実験を繰り返していると子どもが友達を連れてきたり、友達の親から質問を受けたりすることが増えた。多くの人に理科や実験の楽しさを知ってもらいたいという想いで、半年後にはミニコミ誌『なるほどの森』を発行するようになり、図書館や児童館など近所で配布した。
当時1994(平成6)年といえば、インターネットが一般普及しはじめたころ。ネット上のサークルで知り合った人がミニコミをWEB化したところ反響を呼び、マスコミに取り上げられた。WEB版『なるほどの森』は今もネット上で公開している。
WEB版『なるほどの森』
それから少しずつ科学にまつわる仕事を受けるようになった。出版社から著書を出したり、文部科学省が主催する全国の科学館と学校をつなぐ事業に携わったりするうちに、各地の科学館のことを知った。
森さんの著書『科学で遊ぼう なるほどの森』、『作る・見る・調べる わくわく実験室』
「科学館に行って展示を見ると、自分には理解できないものに出会うことがあります。そんなときガイドの人に話を聞きたいと思うのですが、当時はガイドの人が全然いなくてモヤモヤが残るんです。それでわかりやすく解説してくれる人のいる科学館を作りたいと考えるようになって。それで、自分でやってみようと思ったんです」
森さんは科学館の勤務経験もないまま、2006(平成18)年頃には科学館オープンを決意し、その2年後には開館を実行した。まさに「やってみないとわからない」という実験魂がなせる業だ。
「大きな公園の近くで人通りがあることを条件に土地を探していたら、この場所が売りに出されていたので、購入して科学館を建てました」
大掛かりな実験もできる広いグラウンドがある第一運動公園が近くにある
壮大な実験といえば楽しそうだが、失敗したらとんでもない痛手を負っていただろう。
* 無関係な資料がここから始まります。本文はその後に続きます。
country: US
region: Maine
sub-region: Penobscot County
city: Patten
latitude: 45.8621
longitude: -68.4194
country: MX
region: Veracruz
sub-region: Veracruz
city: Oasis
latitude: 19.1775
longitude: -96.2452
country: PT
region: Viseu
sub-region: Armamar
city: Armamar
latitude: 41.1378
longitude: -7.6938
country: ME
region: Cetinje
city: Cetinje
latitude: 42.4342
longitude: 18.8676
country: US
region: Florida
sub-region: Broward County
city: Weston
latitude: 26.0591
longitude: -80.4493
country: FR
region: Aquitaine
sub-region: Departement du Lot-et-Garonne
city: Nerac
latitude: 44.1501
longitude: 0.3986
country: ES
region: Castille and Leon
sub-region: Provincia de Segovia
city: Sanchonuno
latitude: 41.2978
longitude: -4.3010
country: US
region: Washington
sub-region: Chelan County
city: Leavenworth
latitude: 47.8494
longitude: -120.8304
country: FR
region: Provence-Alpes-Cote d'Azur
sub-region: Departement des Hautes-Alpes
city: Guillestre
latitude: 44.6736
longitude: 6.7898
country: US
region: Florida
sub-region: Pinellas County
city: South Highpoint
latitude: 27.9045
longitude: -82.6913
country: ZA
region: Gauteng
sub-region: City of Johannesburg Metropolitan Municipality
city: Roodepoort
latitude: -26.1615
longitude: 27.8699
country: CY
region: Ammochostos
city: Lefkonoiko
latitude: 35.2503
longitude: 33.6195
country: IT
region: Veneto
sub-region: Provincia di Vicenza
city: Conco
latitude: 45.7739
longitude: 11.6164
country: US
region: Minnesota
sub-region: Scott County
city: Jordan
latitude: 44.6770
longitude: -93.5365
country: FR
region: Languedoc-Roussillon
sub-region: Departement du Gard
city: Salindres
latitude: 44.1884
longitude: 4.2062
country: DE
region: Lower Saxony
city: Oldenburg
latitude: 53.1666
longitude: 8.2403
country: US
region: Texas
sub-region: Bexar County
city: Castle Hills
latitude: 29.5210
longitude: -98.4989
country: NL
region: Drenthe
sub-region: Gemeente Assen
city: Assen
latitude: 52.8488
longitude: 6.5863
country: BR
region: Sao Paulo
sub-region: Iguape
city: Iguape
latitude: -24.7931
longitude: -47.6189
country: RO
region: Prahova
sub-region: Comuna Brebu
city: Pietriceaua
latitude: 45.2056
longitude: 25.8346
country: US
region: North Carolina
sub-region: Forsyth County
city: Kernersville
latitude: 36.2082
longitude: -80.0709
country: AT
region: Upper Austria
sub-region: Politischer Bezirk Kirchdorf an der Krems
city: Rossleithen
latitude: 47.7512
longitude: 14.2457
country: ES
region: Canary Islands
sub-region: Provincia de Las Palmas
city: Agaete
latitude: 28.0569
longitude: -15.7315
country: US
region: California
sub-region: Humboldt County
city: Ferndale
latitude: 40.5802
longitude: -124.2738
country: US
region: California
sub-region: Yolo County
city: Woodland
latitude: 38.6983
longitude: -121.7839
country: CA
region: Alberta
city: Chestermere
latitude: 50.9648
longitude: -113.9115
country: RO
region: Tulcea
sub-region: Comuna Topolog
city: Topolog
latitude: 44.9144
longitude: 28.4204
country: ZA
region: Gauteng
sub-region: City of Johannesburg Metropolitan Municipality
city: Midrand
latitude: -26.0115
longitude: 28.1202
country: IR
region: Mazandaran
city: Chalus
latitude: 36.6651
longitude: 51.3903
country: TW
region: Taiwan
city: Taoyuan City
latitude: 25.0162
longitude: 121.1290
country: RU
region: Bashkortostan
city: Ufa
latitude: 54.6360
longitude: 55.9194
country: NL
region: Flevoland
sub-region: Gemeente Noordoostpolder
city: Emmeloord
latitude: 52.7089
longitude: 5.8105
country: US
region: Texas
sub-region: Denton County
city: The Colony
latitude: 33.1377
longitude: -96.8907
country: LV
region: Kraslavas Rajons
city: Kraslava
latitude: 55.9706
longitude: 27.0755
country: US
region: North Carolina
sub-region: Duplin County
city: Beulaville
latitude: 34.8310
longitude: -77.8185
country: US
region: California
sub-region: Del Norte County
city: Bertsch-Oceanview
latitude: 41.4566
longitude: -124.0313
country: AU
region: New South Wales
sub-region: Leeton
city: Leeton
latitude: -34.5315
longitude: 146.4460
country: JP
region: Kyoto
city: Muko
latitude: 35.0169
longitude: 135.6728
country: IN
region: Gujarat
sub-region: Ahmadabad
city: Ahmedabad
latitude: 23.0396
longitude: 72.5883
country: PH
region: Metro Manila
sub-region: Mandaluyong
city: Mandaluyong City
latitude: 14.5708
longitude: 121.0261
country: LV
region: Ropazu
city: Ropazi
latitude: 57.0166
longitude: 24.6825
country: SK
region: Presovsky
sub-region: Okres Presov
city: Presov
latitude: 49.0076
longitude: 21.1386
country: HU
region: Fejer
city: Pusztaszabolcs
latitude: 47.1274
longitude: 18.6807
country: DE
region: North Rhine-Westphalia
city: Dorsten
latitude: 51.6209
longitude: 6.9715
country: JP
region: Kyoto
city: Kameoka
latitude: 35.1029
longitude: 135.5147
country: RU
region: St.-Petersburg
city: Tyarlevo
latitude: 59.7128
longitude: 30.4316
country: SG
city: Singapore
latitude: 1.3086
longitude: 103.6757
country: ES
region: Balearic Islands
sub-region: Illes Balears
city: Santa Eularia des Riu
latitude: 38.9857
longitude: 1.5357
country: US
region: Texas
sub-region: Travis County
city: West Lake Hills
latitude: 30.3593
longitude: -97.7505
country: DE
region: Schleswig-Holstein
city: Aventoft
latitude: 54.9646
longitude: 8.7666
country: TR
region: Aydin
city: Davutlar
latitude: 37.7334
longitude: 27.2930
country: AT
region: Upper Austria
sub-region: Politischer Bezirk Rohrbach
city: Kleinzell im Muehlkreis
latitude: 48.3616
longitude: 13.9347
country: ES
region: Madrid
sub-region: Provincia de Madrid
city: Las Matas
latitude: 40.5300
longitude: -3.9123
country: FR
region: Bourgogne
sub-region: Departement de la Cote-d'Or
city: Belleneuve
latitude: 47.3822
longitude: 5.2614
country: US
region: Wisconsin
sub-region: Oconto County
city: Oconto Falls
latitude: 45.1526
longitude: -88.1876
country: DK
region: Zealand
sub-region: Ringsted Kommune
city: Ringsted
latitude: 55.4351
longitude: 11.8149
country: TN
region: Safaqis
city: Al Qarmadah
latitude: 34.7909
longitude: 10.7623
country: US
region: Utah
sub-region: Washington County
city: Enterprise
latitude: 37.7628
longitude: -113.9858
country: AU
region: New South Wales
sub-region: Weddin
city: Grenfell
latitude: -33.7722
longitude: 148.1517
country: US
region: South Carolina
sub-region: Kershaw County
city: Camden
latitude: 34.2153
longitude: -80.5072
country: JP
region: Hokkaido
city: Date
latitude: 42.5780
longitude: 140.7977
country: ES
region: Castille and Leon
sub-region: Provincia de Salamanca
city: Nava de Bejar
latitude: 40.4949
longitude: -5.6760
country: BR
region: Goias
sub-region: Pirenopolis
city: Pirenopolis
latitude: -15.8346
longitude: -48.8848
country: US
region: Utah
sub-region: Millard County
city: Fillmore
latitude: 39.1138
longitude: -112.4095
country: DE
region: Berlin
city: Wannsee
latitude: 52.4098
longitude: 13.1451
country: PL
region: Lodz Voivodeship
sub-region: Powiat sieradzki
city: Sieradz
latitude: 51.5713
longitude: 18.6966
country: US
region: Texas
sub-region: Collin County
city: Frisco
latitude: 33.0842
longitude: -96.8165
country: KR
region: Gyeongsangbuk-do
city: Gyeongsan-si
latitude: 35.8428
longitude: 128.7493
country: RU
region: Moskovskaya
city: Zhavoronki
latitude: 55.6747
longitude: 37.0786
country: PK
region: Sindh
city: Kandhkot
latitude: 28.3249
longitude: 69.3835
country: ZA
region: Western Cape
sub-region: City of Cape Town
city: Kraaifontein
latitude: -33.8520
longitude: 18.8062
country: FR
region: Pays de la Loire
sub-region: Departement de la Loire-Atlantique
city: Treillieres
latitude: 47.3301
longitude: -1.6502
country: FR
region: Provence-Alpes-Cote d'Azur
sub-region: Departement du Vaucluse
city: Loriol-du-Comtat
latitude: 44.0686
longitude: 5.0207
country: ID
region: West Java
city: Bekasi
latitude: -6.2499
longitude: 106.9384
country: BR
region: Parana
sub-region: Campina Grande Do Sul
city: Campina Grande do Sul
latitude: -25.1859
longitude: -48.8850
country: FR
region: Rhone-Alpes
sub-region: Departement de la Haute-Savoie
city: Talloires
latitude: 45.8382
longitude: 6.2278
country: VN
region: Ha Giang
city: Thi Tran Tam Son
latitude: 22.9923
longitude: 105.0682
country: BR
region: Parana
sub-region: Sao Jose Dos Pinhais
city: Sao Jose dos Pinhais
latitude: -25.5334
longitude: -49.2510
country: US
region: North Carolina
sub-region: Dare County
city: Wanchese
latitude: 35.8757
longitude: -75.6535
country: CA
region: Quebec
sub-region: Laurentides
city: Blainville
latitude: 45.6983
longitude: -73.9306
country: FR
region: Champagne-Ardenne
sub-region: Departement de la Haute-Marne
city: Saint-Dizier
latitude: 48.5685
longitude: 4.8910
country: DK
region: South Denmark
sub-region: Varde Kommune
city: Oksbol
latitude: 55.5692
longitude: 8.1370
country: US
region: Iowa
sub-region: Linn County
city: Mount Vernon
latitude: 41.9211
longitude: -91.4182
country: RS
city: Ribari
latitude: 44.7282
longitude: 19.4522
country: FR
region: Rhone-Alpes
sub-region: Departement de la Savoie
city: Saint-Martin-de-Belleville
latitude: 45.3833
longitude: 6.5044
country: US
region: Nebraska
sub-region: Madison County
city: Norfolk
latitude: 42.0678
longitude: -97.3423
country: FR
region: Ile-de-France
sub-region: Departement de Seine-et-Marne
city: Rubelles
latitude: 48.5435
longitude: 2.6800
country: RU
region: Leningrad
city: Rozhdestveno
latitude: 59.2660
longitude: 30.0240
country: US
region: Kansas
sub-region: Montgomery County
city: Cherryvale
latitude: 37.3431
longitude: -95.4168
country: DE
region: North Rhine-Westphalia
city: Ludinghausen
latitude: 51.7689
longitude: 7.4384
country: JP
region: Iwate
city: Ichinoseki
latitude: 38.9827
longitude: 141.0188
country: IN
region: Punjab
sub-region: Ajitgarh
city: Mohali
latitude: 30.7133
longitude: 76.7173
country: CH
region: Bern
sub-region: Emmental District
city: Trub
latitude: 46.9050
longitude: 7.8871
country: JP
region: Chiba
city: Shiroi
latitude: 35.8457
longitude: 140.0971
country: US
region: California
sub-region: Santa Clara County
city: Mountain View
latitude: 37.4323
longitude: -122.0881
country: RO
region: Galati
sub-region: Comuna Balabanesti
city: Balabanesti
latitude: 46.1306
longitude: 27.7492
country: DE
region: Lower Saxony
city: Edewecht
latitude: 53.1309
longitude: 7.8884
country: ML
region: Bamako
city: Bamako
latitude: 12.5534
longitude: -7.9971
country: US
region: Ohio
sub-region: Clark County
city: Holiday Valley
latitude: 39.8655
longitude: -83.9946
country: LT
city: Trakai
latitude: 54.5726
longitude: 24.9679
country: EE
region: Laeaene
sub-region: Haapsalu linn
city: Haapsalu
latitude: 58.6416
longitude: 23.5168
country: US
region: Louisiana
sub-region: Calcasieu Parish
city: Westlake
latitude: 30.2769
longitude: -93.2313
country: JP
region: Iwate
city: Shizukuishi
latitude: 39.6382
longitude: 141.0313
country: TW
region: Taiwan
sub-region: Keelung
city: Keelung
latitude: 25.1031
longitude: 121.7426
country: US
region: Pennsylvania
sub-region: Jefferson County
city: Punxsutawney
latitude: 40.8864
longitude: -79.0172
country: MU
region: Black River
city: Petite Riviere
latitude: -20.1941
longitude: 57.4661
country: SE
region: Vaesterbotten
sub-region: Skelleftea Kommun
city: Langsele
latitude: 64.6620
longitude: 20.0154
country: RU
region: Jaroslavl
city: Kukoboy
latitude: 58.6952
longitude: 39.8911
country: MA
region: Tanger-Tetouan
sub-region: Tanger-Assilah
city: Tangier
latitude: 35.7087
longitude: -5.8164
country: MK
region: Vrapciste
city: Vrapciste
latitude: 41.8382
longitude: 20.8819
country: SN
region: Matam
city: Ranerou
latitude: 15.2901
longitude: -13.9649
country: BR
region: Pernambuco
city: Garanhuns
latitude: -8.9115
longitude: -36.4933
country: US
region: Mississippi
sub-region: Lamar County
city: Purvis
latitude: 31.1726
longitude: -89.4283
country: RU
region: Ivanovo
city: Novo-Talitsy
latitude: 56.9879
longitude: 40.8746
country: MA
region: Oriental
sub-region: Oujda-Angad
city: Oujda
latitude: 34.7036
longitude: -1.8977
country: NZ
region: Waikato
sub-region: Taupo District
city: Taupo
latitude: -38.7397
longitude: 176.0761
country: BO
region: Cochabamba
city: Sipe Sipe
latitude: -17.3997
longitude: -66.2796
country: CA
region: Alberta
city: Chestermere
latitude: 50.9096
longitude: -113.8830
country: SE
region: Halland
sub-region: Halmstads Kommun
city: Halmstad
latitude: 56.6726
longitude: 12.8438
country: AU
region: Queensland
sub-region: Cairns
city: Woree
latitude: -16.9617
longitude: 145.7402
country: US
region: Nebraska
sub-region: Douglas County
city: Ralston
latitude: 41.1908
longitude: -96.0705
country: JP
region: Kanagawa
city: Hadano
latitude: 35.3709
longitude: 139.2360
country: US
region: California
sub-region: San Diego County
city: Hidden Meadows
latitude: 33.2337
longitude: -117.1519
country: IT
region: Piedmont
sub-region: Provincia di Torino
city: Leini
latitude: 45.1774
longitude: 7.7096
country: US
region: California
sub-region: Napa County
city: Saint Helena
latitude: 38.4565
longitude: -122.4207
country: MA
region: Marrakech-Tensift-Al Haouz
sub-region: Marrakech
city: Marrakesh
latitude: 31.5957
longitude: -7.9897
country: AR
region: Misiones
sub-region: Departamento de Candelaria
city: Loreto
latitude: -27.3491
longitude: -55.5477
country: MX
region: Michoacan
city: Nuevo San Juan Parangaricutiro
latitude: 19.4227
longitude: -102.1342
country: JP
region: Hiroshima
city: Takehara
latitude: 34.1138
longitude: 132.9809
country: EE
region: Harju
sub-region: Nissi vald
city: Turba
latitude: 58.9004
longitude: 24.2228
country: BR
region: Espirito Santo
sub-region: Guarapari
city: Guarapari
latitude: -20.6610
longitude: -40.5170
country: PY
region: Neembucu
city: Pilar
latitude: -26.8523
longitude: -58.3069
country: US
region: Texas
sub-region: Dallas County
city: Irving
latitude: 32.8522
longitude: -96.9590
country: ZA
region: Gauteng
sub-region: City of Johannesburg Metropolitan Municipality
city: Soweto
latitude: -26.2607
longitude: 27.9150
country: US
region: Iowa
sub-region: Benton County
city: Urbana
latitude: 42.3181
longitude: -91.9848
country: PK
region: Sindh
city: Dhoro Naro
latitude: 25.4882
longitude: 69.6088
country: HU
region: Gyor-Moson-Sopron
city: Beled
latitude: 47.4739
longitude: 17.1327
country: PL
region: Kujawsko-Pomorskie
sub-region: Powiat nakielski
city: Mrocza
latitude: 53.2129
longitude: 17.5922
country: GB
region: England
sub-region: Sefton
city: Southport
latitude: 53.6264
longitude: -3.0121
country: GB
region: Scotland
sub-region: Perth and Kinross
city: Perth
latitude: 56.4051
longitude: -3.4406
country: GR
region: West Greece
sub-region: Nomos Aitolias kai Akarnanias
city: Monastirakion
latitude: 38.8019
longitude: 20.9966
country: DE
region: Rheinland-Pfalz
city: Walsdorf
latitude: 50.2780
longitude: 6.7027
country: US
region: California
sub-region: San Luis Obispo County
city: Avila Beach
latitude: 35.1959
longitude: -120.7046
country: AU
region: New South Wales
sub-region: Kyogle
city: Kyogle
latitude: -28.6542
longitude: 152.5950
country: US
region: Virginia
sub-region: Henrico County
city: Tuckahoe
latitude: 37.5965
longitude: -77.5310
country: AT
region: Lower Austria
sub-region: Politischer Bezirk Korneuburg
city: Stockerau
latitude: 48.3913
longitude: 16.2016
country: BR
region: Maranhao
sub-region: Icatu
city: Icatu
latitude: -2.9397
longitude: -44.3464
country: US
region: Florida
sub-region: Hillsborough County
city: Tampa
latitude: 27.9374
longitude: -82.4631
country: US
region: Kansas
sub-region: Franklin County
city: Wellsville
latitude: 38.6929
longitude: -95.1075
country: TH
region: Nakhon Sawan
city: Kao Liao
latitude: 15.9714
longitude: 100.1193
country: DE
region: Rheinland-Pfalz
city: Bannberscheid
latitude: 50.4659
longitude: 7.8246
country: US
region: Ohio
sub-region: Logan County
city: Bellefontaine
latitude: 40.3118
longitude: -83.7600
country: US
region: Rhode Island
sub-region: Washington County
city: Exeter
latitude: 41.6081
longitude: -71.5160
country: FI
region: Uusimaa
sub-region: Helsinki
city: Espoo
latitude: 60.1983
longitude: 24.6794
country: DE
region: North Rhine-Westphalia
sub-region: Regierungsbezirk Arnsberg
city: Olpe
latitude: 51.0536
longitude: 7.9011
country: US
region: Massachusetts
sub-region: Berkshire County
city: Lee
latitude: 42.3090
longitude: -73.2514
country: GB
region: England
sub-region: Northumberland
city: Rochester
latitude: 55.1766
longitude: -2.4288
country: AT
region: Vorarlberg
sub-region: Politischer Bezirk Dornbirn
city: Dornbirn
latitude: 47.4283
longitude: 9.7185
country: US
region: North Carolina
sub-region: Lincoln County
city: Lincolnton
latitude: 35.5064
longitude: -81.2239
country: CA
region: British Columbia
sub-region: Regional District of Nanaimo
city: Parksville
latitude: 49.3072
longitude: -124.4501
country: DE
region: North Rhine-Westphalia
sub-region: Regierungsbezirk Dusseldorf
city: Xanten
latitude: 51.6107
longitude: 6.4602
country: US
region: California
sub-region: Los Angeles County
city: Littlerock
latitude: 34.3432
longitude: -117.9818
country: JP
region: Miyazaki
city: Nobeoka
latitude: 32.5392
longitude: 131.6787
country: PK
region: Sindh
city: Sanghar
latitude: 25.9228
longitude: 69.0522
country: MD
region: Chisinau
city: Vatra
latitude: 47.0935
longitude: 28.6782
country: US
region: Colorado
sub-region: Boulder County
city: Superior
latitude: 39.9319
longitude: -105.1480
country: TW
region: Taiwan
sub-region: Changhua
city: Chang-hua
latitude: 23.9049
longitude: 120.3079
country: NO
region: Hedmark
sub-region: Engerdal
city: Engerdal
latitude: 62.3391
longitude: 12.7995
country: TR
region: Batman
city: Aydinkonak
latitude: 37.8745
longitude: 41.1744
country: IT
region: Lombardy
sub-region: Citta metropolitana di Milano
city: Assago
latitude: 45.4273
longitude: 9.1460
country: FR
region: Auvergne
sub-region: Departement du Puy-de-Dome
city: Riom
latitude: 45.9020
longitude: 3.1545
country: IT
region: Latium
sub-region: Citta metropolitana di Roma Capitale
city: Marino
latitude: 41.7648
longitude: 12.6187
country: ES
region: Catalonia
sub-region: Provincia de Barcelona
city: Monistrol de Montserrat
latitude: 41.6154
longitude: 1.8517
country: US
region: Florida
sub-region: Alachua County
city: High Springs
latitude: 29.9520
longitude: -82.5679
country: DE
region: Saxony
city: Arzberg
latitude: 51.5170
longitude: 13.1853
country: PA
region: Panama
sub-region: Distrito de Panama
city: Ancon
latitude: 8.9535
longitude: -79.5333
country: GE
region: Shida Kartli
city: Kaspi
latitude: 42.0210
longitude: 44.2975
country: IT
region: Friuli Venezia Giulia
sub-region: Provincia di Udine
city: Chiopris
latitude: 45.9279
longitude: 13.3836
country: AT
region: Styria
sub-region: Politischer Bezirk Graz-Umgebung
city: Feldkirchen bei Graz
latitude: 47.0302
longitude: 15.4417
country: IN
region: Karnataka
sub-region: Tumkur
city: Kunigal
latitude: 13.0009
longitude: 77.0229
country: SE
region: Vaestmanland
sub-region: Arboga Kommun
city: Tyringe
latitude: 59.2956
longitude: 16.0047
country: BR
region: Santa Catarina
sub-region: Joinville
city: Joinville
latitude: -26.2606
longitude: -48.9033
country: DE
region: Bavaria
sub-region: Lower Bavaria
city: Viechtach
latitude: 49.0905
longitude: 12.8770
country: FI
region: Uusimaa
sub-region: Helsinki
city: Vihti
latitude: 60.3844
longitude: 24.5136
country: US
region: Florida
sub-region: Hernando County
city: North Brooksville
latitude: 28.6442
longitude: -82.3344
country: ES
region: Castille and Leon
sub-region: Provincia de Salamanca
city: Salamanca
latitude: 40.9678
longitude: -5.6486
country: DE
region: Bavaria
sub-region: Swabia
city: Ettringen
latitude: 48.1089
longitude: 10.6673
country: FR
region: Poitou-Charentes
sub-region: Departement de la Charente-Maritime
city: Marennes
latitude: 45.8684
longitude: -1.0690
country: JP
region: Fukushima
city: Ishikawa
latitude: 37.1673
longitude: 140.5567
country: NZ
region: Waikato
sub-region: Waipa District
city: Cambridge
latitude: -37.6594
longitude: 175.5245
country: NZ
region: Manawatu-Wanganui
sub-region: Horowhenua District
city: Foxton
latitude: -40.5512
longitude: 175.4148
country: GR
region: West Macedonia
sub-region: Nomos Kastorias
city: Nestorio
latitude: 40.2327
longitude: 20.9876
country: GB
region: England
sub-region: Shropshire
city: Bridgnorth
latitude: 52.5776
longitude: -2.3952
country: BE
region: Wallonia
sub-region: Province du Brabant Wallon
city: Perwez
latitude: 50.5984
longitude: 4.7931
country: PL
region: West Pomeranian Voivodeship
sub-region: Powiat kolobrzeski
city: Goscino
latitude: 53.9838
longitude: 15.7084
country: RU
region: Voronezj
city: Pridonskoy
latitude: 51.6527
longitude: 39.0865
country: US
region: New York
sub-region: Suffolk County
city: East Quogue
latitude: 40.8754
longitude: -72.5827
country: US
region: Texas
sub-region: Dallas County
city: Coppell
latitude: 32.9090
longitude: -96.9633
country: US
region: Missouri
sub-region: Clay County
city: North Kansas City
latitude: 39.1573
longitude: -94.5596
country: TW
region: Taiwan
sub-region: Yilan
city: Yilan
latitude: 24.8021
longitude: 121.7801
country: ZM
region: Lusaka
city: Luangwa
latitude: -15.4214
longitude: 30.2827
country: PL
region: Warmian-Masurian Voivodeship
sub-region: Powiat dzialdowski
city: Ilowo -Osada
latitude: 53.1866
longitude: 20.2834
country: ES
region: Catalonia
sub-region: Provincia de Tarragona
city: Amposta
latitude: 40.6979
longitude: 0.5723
森さんは軽やかな口調で話してくれたが、なみなみならぬ覚悟の上だったはずだ。
「個人で科学館を建てる人なんてまずいないから、設計士にイメージを伝えるのに苦労しました。科学館をつくると言っても『はい?』という感じで目が点でしたね」
理科ハウスの建物には、たくさんのこだわりが散りばめられている。その1つがブロック造り。1つ13kgもある重厚なブロックは保温性が高く、夏は涼しく冬は暖かい。そのうえ設計士によると建物は300年保つと言われている。
室内と屋外、ブロックとレンガが使用されている
2008(平成20)年にオープンした理科ハウスは、その後10年間、さまざまな展示物やイベントで来館者を楽しませてきた。特に好評だったイベントの1つが、南極からのライブ授業だ。常連客の1人だった都立中学校の女性教師が、第60次南極地域観測隊に派遣され、現地から生中継で授業をしてくれたのだ。子どもも大人も大興奮だったという。